If anything, financial literacy promotes confidence in decision-making, which may lead to a better outlook for the future, making that future more likely to happen. However, this is just an inference.
Money Isn’t Everything
Financial literacy does not only influence investments, stocks, and income. It contributes to other everyday aspects of life as well.
As we can see, those who are financially literate are more likely to be happy than those who aren’t. In fact, it is by a somewhat large margin. Though financial literacy does correlate to income, the difference in happiness between those who are not financially literate and those who are exceeds the general correlations between happiness and income.

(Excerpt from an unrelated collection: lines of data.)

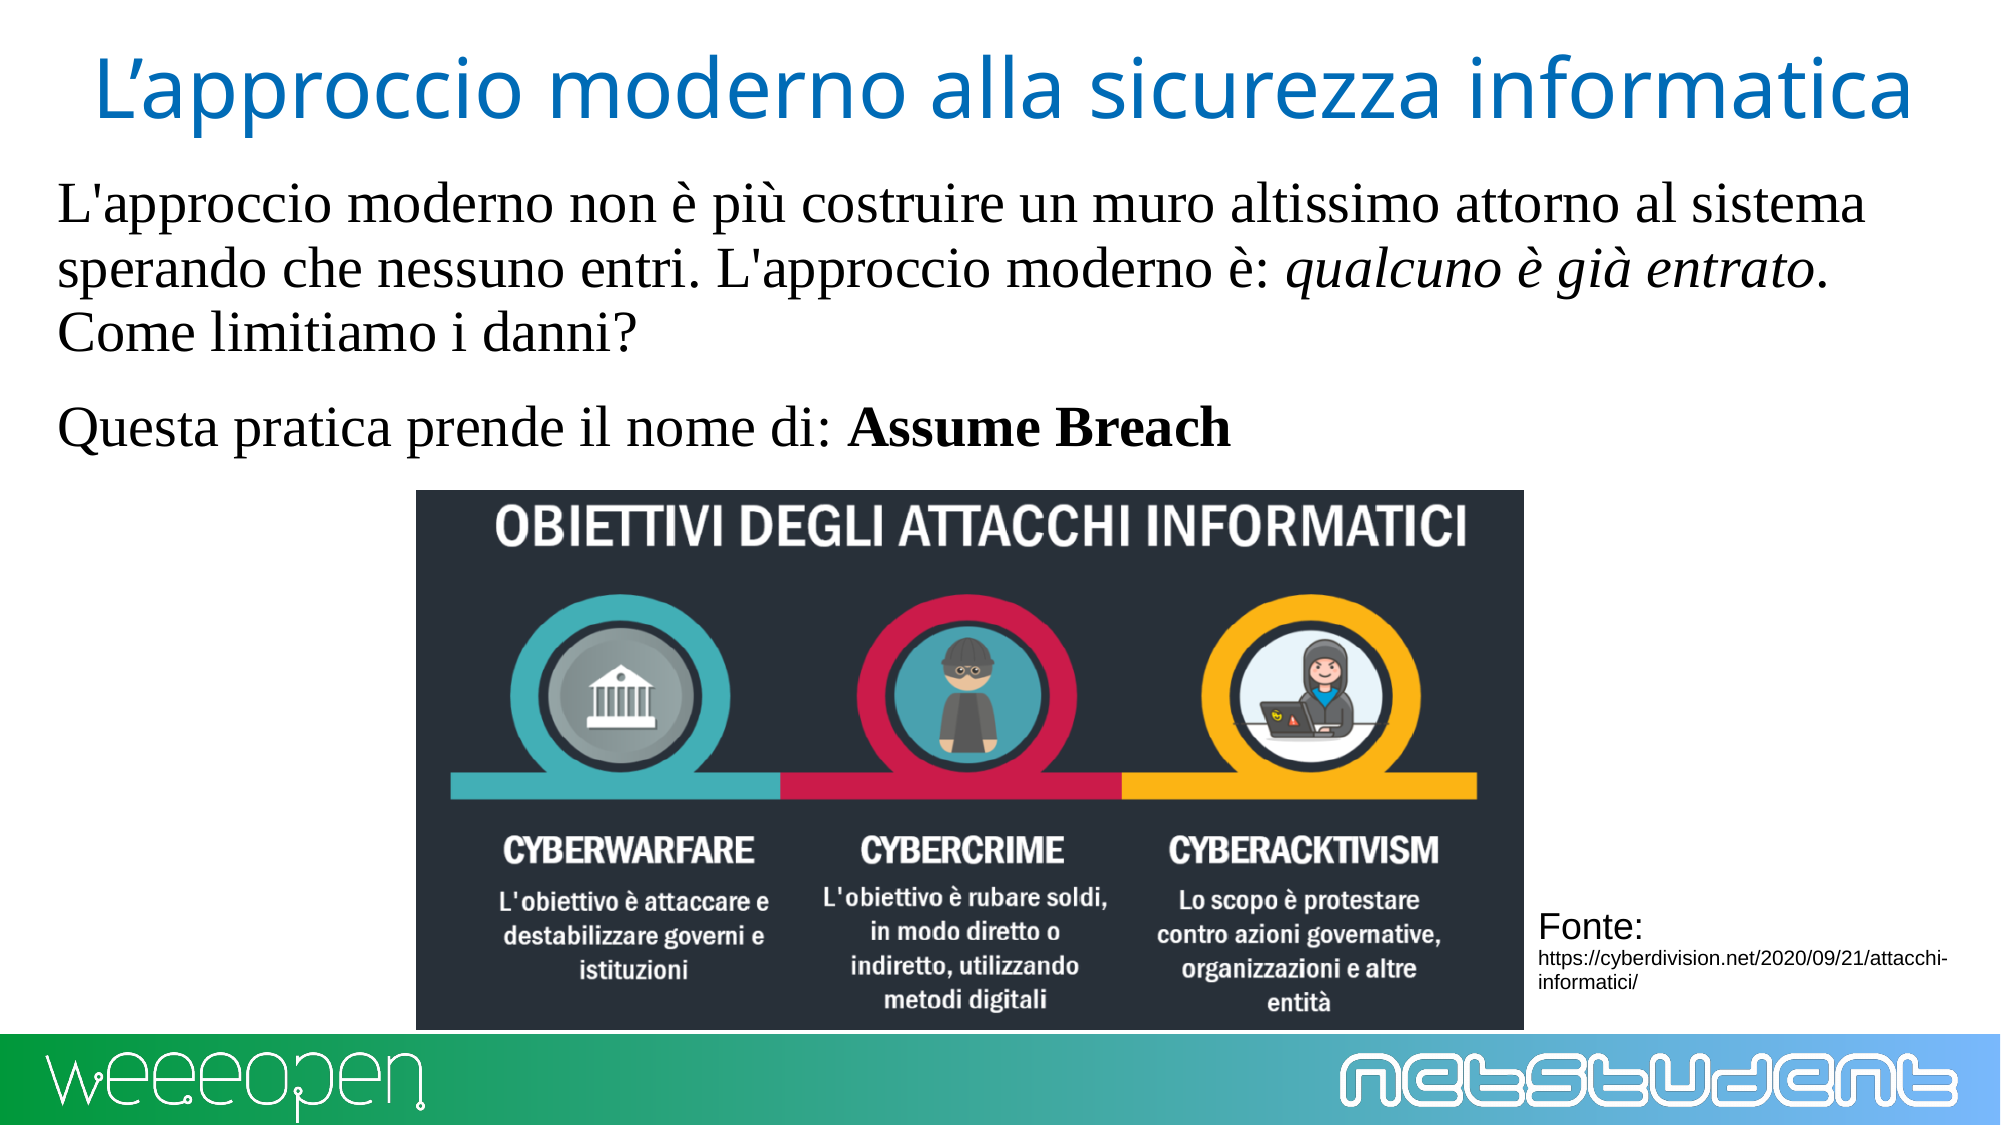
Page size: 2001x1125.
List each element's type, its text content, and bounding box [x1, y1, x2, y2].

title L’approccio moderno alla sicurezza informatica [0, 29, 1959, 247]
text_box Fonte: https://cyberdivision.net/2020/09/21/attacchi-informatici/ [1523, 897, 2000, 1002]
picture [1340, 1053, 1958, 1107]
picture [45, 1052, 425, 1123]
list L'approccio moderno non è più costruire un muro altissimo attorno al sistema sperando che nessuno entri. L'approccio moderno è: qualcuno è già entrato. Come limitiamo i danni? Questa pratica prende il nome di: Assume Breach [42, 163, 1958, 548]
picture [416, 490, 1524, 1030]
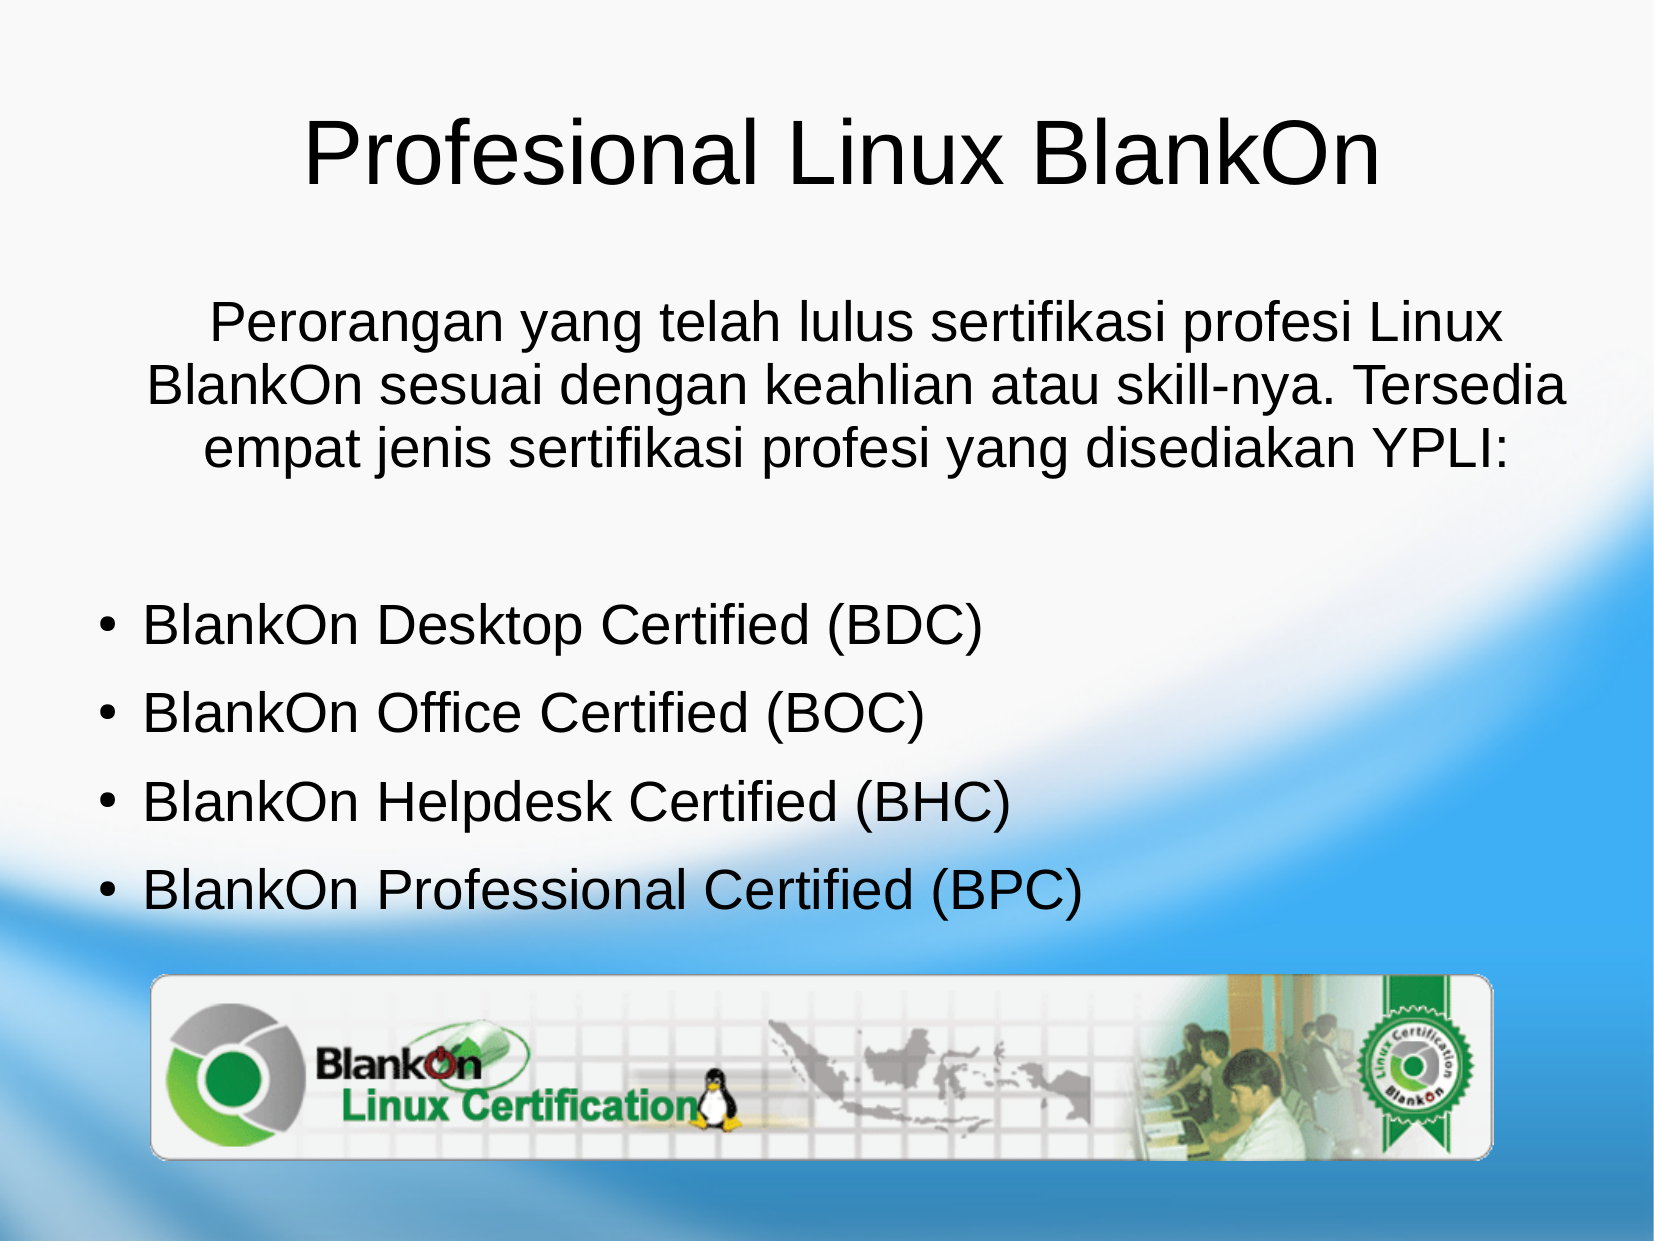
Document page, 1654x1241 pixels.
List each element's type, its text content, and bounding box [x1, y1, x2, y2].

list Perorangan yang telah lulus sertifikasi profesi Linux BlankOn sesuai dengan keahlian atau skill-nya. Tersedia empat jenis sertifikasi profesi yang disediakan YPLI: BlankOn Desktop Certified (BDC) BlankOn Office Certified (BOC) BlankOn Helpdesk Certified (BHC) BlankOn Professional Certified (BPC) [82, 290, 1571, 976]
picture [0, 0, 1654, 1241]
title Profesional Linux BlankOn [82, 49, 1571, 257]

Those Who Learned Financial Literacy Skills in School
• More than twice as likely to be unemployed
• more likely to go to the movies at least once a month
• More likely to be between 18 and 34 years old
• More likely to live in the U.S. South
Those Who Learned Financial Literacy Skills in the Workplace
• More likely to earn between $50k and $100k each year
Those Who Learned Financial Literacy Skills from Family and Friends
• More likely to eat most often at fast-casual restaurants
• More likely to choose music based on social media influences
• More likely to use Netflix
• Less likely to volunteer at least once a week
Those Who Learned Financial Literacy Skills Online
• More likely to live in the U.S. Northeast
• Less likely to live in the U.S. Midwest
• More likely to be men
• More likely to be between 18 and 34 years old
Those Who Learned Financial Literacy Skills from Other Sources
• More likely to be over 55 years old
• More likely to live in a rural area
Those Who Never Learned Financial Literary Skills
• Much more likely to subscribe to Boost Mobile
• More likely to actively use Twitter
• More likely to rent their homes
• More likely to earn under $50k a year
• Less likely to closely monitor their retirement savings
• Less likely to manage their money very well.
These numbers provide incredibly value insights into the depth, breadth, and importance of financial literacy. This skill set spans way beyond knowing how to invest money. It encompasses many aspects of our lives that determine health, happiness, and future success.
As we’ve seen, schools may not be doing enough to equip students with the skills needed to navigate finance. This lack of financial literacy puts current and future consumers in danger of being taken advantage of. Fortunately, however, there are a plethora of financial resources online, and those who learn from those sources seem to be doing just fine.